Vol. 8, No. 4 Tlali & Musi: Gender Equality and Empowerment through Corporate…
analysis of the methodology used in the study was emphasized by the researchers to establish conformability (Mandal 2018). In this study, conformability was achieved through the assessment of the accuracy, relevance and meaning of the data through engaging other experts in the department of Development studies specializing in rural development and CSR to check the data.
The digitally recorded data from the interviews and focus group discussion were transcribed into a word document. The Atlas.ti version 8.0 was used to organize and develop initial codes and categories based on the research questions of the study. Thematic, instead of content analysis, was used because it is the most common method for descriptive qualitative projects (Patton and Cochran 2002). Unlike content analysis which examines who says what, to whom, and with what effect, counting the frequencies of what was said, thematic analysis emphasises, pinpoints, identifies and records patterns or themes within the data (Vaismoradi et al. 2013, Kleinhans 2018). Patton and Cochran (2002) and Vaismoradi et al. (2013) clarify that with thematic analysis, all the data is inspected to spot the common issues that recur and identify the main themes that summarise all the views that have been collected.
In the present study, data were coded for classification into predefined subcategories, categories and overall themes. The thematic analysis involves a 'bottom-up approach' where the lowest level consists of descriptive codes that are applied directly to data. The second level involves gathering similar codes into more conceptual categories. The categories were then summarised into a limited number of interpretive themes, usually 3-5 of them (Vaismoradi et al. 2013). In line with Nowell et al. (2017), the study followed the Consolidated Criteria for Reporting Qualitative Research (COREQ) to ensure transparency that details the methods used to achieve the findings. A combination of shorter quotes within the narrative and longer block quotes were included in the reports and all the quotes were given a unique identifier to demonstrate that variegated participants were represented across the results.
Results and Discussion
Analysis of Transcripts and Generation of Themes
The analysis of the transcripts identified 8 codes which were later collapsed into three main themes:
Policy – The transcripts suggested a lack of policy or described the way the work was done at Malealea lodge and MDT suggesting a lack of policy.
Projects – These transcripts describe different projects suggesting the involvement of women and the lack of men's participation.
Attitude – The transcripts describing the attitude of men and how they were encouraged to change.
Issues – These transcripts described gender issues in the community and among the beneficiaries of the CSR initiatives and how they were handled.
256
——
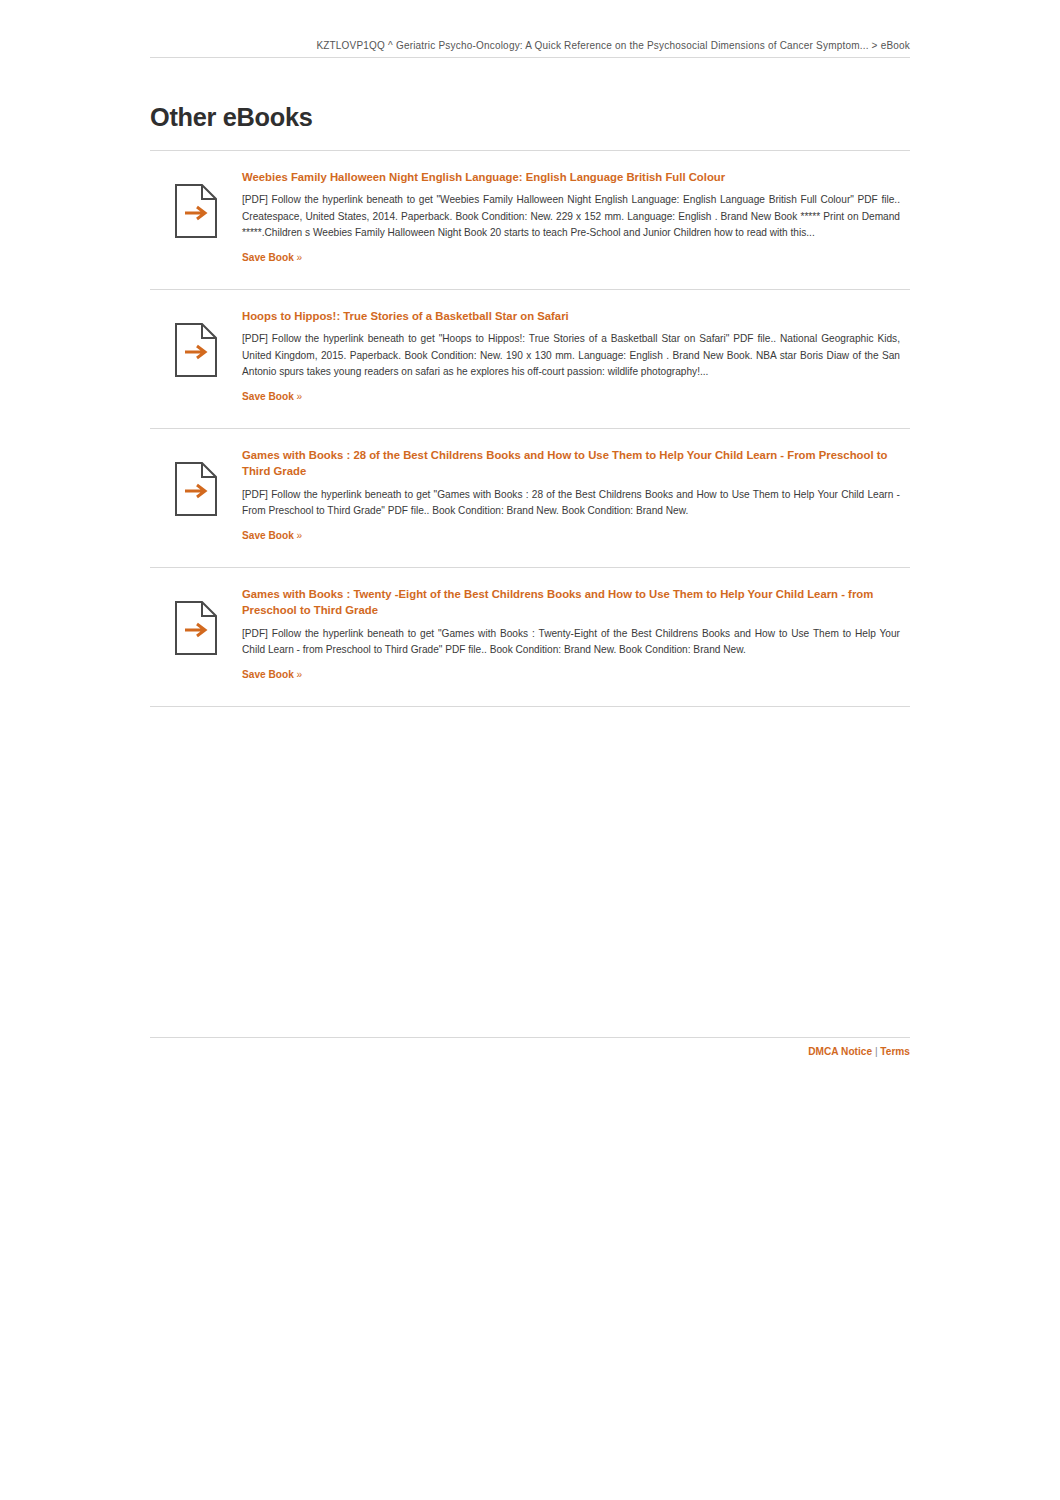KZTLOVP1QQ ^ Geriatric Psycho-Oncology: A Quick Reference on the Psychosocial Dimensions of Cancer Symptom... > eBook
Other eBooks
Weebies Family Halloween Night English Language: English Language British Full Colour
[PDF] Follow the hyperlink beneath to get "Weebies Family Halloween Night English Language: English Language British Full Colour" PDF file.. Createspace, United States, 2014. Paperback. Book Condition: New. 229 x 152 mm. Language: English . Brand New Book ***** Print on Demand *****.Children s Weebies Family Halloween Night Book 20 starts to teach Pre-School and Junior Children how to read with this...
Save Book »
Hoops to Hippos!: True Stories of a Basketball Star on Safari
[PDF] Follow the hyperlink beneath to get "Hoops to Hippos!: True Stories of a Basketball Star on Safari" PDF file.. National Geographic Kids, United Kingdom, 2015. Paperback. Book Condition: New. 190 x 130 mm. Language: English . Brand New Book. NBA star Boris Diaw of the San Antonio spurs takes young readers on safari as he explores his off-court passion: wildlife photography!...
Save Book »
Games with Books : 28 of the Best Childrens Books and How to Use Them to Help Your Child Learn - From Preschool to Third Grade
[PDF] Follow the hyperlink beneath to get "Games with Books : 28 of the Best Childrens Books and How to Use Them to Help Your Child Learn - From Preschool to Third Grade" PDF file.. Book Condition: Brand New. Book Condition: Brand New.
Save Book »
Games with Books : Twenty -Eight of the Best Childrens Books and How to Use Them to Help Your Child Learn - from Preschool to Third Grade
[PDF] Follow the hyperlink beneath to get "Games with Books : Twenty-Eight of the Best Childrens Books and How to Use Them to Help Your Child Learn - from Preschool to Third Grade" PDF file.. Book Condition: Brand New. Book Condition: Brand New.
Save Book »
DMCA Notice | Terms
——
**Exercise prompt**.
The result is a copy of every line above where the word "Eight" shows up.

**Answer to this problem**.
Games with Books : Twenty -Eight of the Best Childrens Books and How to Use Them to Help Your Child Learn - from Preschool to Third Grade
[PDF] Follow the hyperlink beneath to get "Games with Books : Twenty-Eight of the Best Childrens Books and How to Use Them to Help Your Child Learn - from Preschool to Third Grade" PDF file.. Book Condition: Brand New. Book Condition: Brand New.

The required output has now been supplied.